It was school holidays. I was in my mid-late teens, and I was at my paternal grandmother's house. The phone rang. My grandmother answered...
"Oh really?! What a pity. I'm sorry to hear that. Well, thank you for telling me. Goodbye."
She turned back from the phone.
"That was odd."
"What was it Grandma?"
"That was someone calling to tell me that my sister had died!"
This stunned me. I didn't realise my grandmother had a sister.
"Oh... I'm very sorry to hear that Grandma!"
Her reaction was not quite what I expected.
"I thought she died years ago!"
Needless to say, Grandma had not been close with her sister. They'd had some sort of quarrel many years earlier, or perhaps they just didn't get on. You could say that explains why I didn't know about the sister... but what about her seven other siblings?!
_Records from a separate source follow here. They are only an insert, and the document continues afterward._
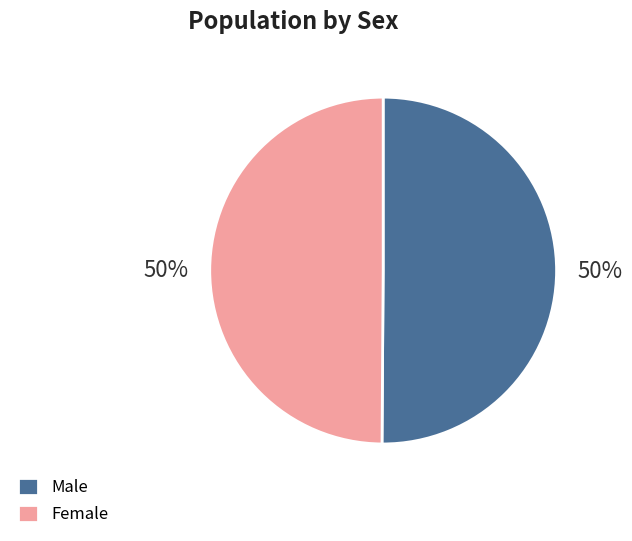

What is the ratio of the value at Male to the value at Female?

1.0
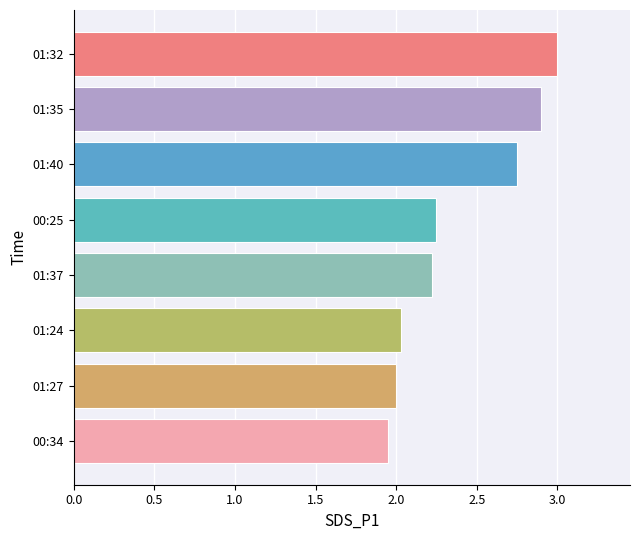

Is it true that the value at 01:24 is 3.5?

False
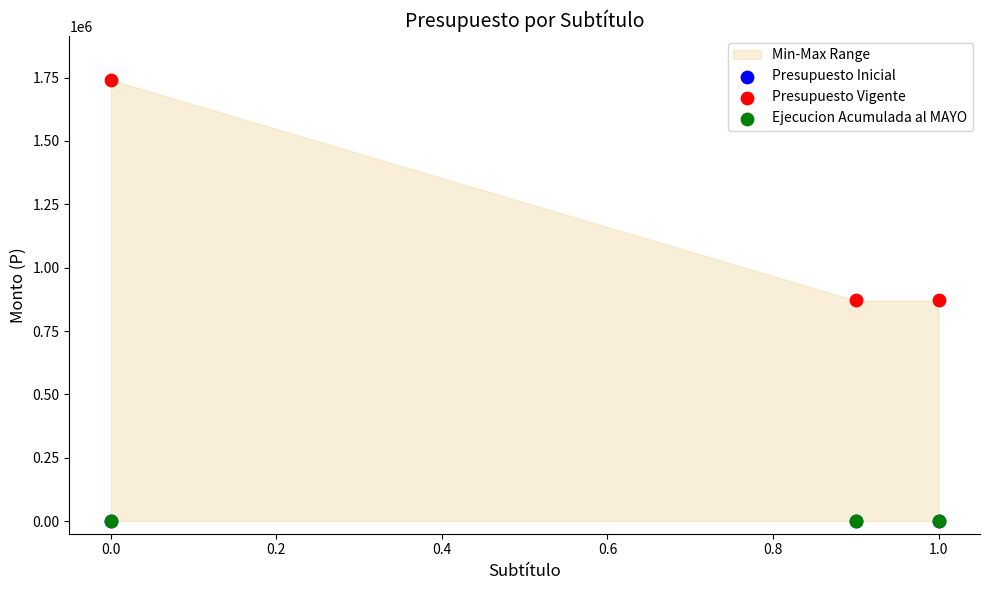

What are all the series names shown in the legend?

Presupuesto Inicial, Presupuesto Vigente, Ejecucion Acumulada al MAYO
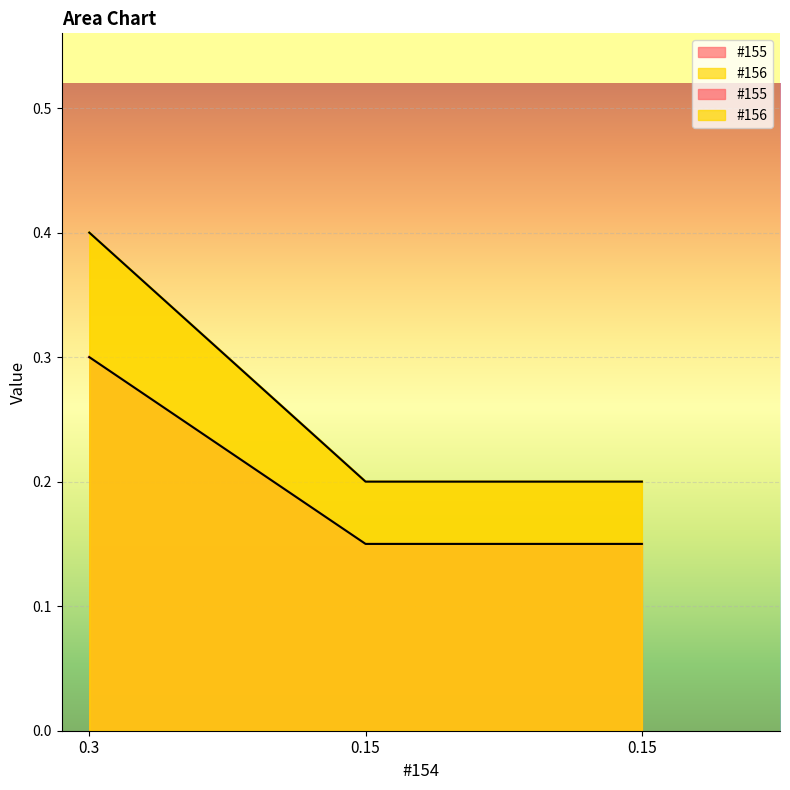

What is the total value across all series at 0.3?

0.7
Grandma was the youngest of nine, seven of whom lived past childhood. Her other siblings had passed away by the time I was old enough to pay much attention to family connections. Grandma was never one to talk much about the past. I'm glad I persuaded her to talk me through her family photos, just the once, before she passed away.
An amazing reaction, but it makes me wonder why your grandmother chose to clue you in to what the phone call was about. That she even mentioned it, rather than having simply shrugged it off might suggest that at the very least she approved of your interest in the past, perhaps anyway!